WONDERFUL WOODEN REASONS|Ian Holloway  
I'm ill so I think it might just be the medication talking but Nightmiller sounds to me like a great job title. 
'Who are you?'
'I am the Nightmiller! Beware my finely-ground floury wrath!!!'
Mirko Uhlig's Nightmiller however is a lot mellower than the one in my head.  His is more the painterly sort, delicately mixing his palette of only the warmest of hues to create a sumptuously warm landscape into which to travel. 
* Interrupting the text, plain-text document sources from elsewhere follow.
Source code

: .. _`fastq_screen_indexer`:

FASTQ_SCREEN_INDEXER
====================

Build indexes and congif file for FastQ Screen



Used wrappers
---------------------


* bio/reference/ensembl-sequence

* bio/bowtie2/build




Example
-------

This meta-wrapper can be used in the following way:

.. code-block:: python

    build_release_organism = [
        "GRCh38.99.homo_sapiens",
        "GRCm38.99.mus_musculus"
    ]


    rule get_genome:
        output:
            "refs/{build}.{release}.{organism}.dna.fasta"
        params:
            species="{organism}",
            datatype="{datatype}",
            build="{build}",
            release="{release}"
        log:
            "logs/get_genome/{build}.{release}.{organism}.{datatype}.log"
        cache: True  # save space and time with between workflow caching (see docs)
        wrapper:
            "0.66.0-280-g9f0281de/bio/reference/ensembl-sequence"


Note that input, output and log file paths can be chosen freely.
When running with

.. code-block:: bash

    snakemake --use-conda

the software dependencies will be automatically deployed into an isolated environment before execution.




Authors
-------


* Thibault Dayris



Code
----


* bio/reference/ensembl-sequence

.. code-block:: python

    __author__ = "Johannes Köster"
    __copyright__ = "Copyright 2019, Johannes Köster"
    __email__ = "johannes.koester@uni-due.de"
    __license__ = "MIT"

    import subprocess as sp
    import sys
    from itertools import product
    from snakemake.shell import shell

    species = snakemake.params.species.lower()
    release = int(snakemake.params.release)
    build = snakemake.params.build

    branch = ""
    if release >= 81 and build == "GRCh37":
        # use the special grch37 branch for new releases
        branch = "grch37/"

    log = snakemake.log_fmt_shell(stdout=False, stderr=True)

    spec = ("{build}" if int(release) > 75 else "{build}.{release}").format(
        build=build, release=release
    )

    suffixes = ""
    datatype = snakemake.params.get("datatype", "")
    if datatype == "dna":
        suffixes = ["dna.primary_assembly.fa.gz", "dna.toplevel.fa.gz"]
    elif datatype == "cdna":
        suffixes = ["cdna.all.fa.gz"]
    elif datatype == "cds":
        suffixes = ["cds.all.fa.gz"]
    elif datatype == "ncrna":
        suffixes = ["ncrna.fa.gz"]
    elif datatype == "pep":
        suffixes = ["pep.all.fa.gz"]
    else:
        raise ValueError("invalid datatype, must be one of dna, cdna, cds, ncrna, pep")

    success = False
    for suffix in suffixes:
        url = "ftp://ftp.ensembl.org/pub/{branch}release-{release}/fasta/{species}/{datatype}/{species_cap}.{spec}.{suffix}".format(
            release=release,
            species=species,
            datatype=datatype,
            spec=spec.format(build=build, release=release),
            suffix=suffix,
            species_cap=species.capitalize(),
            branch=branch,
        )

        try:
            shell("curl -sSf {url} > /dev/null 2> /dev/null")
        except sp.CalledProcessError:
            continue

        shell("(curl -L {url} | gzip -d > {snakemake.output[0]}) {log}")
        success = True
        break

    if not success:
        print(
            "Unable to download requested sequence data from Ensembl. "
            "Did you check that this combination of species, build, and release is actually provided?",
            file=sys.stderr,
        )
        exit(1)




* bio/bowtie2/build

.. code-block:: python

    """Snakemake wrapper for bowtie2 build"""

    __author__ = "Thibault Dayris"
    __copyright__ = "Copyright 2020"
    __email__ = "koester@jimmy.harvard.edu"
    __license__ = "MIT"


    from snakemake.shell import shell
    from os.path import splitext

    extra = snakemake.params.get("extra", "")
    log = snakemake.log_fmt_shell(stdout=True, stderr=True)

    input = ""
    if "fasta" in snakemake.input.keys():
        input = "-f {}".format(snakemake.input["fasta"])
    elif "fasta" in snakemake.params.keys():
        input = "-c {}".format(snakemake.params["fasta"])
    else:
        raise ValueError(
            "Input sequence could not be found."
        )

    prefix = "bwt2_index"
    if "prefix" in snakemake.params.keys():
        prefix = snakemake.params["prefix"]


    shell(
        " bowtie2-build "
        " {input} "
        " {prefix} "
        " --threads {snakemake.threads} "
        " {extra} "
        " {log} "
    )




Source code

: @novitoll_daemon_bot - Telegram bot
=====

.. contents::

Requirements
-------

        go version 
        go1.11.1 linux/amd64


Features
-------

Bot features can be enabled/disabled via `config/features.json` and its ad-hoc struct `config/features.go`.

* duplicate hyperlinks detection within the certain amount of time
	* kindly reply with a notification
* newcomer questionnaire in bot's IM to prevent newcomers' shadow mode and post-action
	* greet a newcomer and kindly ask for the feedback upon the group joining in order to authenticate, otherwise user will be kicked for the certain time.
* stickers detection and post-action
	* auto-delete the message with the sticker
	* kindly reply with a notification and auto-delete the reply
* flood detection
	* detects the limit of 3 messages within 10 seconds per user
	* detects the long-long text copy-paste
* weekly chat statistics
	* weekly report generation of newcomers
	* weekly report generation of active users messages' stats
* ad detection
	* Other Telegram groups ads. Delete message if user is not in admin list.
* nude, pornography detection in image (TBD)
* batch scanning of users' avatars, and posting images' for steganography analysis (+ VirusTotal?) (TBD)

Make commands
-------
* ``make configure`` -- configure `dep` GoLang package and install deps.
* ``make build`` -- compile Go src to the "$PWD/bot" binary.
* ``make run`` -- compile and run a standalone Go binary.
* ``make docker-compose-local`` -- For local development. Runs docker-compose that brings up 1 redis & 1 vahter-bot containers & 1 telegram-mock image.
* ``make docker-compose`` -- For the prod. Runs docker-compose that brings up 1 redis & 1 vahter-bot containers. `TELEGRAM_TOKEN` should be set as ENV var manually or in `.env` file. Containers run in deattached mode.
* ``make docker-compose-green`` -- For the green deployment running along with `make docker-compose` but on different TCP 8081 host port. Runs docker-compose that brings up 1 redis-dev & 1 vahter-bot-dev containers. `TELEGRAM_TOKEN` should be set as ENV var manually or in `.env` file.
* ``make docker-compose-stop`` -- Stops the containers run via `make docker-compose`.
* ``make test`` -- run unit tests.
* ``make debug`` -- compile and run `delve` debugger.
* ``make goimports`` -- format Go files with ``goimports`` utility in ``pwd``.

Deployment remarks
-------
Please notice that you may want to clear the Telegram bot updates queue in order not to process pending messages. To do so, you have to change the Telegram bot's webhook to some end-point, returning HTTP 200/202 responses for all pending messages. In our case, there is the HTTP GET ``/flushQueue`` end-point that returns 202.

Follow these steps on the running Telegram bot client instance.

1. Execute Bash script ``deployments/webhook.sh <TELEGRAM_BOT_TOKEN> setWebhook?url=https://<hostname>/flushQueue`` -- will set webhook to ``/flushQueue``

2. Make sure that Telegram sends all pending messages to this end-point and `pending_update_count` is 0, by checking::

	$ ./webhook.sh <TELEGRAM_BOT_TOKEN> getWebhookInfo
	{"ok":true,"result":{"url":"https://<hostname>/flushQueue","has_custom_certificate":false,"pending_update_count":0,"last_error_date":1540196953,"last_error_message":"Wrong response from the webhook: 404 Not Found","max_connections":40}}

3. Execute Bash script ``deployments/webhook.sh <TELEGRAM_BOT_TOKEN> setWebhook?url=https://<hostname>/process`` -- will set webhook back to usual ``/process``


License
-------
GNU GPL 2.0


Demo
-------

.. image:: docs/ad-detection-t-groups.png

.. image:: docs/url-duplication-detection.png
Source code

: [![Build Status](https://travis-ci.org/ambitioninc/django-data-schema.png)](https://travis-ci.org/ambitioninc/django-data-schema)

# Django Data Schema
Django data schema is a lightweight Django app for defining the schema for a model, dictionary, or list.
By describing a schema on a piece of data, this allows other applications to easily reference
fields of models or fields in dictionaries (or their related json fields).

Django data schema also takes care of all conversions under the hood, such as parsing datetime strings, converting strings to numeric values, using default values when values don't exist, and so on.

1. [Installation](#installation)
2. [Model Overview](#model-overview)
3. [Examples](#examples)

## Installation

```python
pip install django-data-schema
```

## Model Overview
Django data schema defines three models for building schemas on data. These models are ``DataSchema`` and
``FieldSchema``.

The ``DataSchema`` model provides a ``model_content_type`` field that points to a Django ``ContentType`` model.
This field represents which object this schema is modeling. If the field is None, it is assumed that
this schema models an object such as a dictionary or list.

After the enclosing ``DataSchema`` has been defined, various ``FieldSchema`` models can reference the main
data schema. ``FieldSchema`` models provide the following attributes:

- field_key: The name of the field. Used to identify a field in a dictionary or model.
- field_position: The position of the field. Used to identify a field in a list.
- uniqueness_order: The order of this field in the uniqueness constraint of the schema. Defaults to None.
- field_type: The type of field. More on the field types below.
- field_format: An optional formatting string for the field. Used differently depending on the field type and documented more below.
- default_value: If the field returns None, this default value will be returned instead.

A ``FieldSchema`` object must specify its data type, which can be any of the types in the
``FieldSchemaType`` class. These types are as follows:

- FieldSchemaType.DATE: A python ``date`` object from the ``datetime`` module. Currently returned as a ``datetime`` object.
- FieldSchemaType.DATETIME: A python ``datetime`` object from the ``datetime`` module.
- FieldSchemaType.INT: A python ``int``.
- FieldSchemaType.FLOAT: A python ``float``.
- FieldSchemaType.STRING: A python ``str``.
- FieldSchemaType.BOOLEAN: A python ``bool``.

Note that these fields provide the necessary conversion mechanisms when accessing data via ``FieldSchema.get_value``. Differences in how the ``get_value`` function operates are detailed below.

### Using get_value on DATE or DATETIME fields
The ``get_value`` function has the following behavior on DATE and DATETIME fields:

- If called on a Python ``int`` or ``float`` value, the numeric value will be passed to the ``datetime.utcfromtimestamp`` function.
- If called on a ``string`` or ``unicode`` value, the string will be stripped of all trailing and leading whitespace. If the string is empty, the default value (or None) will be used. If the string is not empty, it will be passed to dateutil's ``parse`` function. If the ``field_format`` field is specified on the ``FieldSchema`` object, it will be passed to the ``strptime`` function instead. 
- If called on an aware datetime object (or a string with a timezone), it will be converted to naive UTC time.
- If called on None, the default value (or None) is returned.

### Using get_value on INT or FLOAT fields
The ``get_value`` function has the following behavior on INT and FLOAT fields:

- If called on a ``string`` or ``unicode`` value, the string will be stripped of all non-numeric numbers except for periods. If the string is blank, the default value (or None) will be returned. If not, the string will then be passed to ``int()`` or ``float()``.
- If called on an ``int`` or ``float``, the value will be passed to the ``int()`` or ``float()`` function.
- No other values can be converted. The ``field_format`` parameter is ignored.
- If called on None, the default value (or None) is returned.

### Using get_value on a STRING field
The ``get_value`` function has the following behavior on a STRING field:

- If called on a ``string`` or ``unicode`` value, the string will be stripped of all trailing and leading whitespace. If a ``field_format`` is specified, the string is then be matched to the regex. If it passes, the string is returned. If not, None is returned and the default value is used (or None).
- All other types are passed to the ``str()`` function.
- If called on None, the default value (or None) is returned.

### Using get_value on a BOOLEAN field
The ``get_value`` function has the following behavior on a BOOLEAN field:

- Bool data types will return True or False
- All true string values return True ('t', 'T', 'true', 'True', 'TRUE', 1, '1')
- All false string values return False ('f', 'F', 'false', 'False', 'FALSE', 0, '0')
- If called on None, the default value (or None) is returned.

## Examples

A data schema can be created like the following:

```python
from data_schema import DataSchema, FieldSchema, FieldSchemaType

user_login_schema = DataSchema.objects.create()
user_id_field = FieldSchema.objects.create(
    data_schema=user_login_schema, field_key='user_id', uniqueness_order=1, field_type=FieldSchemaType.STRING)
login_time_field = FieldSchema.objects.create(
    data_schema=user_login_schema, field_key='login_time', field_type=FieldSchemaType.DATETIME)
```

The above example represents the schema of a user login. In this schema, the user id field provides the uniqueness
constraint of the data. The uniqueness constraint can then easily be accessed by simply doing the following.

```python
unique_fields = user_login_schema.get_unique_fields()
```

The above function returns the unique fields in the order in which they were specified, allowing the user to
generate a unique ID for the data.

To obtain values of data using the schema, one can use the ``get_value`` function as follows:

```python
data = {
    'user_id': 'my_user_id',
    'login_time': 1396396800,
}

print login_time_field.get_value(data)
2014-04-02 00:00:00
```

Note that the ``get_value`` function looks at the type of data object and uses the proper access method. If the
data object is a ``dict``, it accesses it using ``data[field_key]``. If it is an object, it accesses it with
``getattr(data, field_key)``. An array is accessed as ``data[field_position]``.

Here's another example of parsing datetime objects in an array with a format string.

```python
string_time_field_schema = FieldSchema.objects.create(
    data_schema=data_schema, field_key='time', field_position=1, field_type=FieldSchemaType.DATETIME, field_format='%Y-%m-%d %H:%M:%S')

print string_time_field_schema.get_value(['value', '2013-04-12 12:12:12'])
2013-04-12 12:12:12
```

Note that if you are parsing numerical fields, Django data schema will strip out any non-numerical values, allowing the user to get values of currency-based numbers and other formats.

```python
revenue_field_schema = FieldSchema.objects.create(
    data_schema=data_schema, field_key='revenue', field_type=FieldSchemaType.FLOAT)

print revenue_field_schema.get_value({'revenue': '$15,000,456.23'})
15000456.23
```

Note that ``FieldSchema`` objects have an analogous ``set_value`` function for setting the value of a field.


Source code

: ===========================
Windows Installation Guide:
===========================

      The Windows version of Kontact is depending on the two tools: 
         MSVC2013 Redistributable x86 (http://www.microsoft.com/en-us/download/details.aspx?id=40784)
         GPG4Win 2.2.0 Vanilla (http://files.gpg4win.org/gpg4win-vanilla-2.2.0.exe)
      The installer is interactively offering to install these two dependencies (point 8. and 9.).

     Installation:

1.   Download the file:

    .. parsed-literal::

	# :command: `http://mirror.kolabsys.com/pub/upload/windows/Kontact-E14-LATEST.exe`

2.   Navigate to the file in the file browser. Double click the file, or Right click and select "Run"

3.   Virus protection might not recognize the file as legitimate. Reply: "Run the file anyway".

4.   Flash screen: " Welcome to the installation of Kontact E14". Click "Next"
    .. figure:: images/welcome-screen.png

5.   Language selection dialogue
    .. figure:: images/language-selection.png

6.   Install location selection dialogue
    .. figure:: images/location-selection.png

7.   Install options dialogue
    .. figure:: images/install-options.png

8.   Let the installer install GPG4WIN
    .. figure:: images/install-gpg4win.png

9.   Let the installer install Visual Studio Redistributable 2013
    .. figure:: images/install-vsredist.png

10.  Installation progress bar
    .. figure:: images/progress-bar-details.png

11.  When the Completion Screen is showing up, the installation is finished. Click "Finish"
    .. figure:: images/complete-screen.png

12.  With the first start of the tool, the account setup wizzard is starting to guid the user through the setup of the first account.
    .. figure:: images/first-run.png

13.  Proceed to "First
To continue with my painting metaphor, Uhlig works with long, steady, confidant brushstrokes. His colours clear and precise.  At no point does this work feel spontaneous but instead there is an aura of meticulous planning in this display of masterly technique.  If this description makes 'The Nightmiller' sound dry and unwelcoming then I apologize because it is neither of these things.  While it is true that the immediacy of more unstructured or improvised music is absent the sheer quality of what has been crafted in it's place more than makes up for it and makes Nightmiller one of the finest drone albums it's been my pleasure to hear this year.
wonderful wooden reasons

SONOMU|Stephen Fruitman
A favourite among the recent generation of innovators in the ambient and drone genres, often partnering up with the equally imaginative Tobias Fischer.
In the spirit of the ostensibly aquatic remit of Mystery Sea, Mirko Uhlig keeps it dark and dank, with only a few pale shafts of light winnowing their way through the murk.
This is quiet, quiet music, with just enough maritime roll to be lend it a natural rhythm.The final, title track rattles its chains a bit louder, but keeps them on a tight leash so that they glitter more than clatter. Midway through it takes on a decidely "Bolero"-like cast, albeit one invaded briefly by a higher-pitched Subcontinental drone. The end comes like waking up from a dream.
In common with its attractive half-cover, The Nightmiller only reveals part of itself; the rest is up to the listener to discern.